== Provided entries

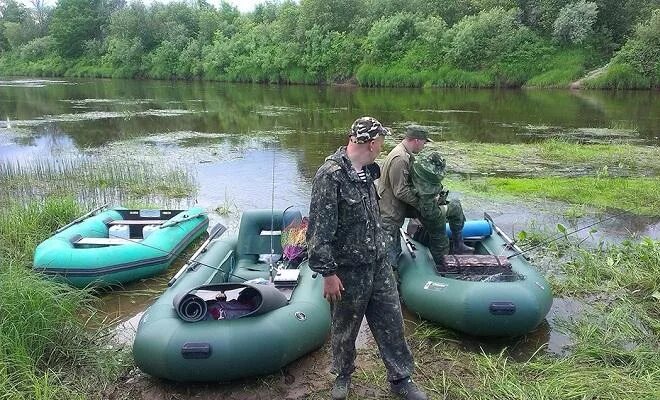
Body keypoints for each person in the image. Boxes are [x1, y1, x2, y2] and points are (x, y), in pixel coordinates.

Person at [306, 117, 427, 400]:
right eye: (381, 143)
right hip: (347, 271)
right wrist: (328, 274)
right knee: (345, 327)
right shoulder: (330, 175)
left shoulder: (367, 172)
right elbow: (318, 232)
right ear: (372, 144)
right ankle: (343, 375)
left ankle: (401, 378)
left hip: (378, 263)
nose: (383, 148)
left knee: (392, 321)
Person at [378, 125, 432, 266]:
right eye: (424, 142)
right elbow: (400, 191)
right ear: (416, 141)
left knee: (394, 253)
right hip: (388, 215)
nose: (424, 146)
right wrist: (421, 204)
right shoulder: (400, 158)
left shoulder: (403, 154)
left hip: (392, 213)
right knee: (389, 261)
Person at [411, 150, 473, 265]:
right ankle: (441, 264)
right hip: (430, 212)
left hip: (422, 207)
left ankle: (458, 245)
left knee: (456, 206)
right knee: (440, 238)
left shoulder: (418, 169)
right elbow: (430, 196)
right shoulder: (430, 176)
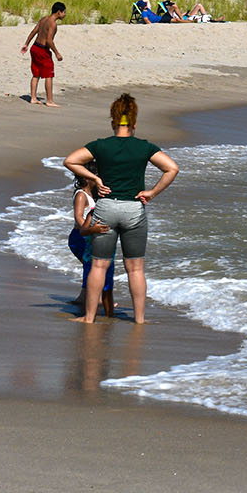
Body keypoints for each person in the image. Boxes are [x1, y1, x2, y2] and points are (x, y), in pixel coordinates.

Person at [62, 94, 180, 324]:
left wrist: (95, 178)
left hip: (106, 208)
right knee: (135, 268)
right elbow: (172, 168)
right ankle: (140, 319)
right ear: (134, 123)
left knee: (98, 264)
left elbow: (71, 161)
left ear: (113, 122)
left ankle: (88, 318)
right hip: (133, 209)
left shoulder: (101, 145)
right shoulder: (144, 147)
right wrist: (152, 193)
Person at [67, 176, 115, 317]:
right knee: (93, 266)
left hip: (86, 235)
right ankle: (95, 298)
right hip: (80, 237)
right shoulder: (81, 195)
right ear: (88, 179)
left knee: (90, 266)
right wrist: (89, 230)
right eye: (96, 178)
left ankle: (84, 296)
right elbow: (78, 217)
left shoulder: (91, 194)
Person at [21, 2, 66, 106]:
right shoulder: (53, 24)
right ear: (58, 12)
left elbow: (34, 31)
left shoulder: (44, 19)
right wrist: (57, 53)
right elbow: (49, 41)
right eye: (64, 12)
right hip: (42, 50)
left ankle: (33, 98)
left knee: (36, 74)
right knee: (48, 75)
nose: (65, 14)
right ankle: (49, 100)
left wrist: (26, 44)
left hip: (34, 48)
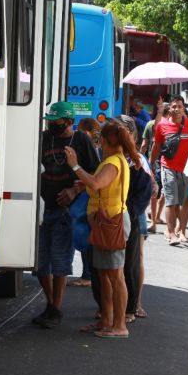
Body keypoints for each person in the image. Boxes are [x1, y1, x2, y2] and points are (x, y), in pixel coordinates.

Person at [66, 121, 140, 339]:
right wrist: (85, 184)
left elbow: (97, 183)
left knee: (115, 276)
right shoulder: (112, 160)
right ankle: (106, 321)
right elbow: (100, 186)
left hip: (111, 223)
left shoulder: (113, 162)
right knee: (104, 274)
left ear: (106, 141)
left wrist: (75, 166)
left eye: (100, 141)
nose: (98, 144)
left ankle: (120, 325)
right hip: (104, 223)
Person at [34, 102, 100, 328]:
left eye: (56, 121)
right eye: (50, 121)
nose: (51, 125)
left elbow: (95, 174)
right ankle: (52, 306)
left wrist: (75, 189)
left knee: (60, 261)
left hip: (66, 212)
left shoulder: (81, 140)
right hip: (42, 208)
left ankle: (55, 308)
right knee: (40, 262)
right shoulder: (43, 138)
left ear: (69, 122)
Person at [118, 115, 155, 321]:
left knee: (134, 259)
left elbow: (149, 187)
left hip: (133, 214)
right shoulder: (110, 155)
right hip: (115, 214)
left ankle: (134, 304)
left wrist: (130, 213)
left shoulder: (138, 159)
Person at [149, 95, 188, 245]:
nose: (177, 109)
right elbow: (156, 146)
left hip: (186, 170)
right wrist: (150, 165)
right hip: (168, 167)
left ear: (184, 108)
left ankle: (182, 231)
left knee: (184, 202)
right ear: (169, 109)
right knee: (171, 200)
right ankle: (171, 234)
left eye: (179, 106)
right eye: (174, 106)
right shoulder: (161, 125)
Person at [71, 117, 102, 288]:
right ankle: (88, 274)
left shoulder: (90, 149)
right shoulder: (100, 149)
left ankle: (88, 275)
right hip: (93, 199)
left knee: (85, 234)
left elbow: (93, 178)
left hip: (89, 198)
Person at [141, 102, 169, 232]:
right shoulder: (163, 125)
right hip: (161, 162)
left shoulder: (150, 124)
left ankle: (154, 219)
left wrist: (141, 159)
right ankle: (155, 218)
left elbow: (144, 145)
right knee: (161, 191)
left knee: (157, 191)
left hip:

====

Exercise requirements: Quote each line of the listing exactly, but leave the pictures out.

Answer area:
Body keypoints for each person in the image. Boxes are [x1, y1, x2, y2] and points are (x, y), in pixel coordinates.

Person at [306, 117, 427, 400]:
right eye: (381, 143)
right hip: (347, 271)
right wrist: (328, 274)
right knee: (345, 327)
right shoulder: (330, 175)
left shoulder: (367, 172)
right elbow: (318, 232)
right ear: (372, 144)
right ankle: (343, 375)
left ankle: (401, 378)
left hip: (378, 263)
nose: (383, 148)
left knee: (392, 321)
Person at [378, 125, 432, 266]:
right eye: (424, 142)
right elbow: (400, 191)
right ear: (416, 141)
left knee: (394, 253)
right hip: (388, 215)
nose: (424, 146)
right wrist: (421, 204)
right shoulder: (400, 158)
left shoulder: (403, 154)
left hip: (392, 213)
right knee: (389, 261)
Person at [411, 150, 473, 265]:
right ankle: (441, 264)
right hip: (430, 212)
left hip: (422, 207)
left ankle: (458, 245)
left knee: (456, 206)
right knee: (440, 238)
left shoulder: (418, 169)
right elbow: (430, 196)
right shoulder: (430, 176)
Body keypoints for each person in the image. Boxes are [x1, y1, x2, y2] and points are (x, y), in pixel coordinates.

Person at [62, 94, 180, 324]:
left wrist: (95, 178)
left hip: (106, 208)
right knee: (135, 268)
right elbow: (172, 168)
right ankle: (140, 319)
right ear: (134, 123)
left knee: (98, 264)
left elbow: (71, 161)
left ear: (113, 122)
left ankle: (88, 318)
right hip: (133, 209)
left shoulder: (101, 145)
right shoulder: (144, 147)
right wrist: (152, 193)
Person at [67, 176, 115, 317]:
right knee: (93, 266)
left hip: (86, 235)
right ankle: (95, 298)
right hip: (80, 237)
right shoulder: (81, 195)
right ear: (88, 179)
left knee: (90, 266)
right wrist: (89, 230)
right eye: (96, 178)
left ankle: (84, 296)
right elbow: (78, 217)
left shoulder: (91, 194)
Person at [21, 2, 66, 106]:
right shoulder: (53, 24)
right ear: (58, 12)
left elbow: (34, 31)
left shoulder: (44, 19)
right wrist: (57, 53)
right elbow: (49, 41)
right eye: (64, 12)
right hip: (42, 50)
left ankle: (33, 98)
left knee: (36, 74)
right knee: (48, 75)
nose: (65, 14)
right ankle: (49, 100)
left wrist: (26, 44)
left hip: (34, 48)
Body keypoints for each person in the image. Boxes are [x1, y1, x2, y2] and points are (x, y), in pixel coordinates.

Person at [66, 121, 140, 339]:
right wrist: (85, 184)
left elbow: (97, 183)
left knee: (115, 276)
right shoulder: (112, 160)
right ankle: (106, 321)
right elbow: (100, 186)
left hip: (111, 223)
left shoulder: (113, 162)
right knee: (104, 274)
left ear: (106, 141)
left wrist: (75, 166)
left eye: (100, 141)
nose: (98, 144)
left ankle: (120, 325)
right hip: (104, 223)
Person at [34, 102, 100, 328]:
left eye: (56, 121)
right eye: (50, 121)
nose: (51, 125)
left elbow: (95, 174)
right ankle: (52, 306)
left wrist: (75, 189)
left knee: (60, 261)
left hip: (66, 212)
left shoulder: (81, 140)
right hip: (42, 208)
left ankle: (55, 308)
right knee: (40, 262)
right shoulder: (43, 138)
left ear: (69, 122)
Person at [118, 115, 155, 321]:
left knee: (134, 259)
left elbow: (149, 187)
left hip: (133, 214)
right shoulder: (110, 155)
right hip: (115, 214)
left ankle: (134, 304)
left wrist: (130, 213)
left shoulder: (138, 159)
Person at [149, 95, 188, 245]:
nose: (177, 109)
right elbow: (156, 146)
left hip: (186, 170)
right wrist: (150, 165)
right hip: (168, 167)
left ear: (184, 108)
left ankle: (182, 231)
left knee: (184, 202)
right ear: (169, 109)
right knee: (171, 200)
right ankle: (171, 234)
left eye: (179, 106)
right eye: (174, 106)
right shoulder: (161, 125)
Person at [71, 117, 102, 288]:
right ankle: (88, 274)
left shoulder: (90, 149)
right shoulder: (100, 149)
left ankle: (88, 275)
right hip: (93, 199)
left knee: (85, 234)
left elbow: (93, 178)
left hip: (89, 198)
Person at [141, 102, 169, 232]:
right shoulder: (163, 125)
right hip: (161, 162)
left shoulder: (150, 124)
left ankle: (154, 219)
left wrist: (141, 159)
right ankle: (155, 218)
left elbow: (144, 145)
right knee: (161, 191)
left knee: (157, 191)
left hip:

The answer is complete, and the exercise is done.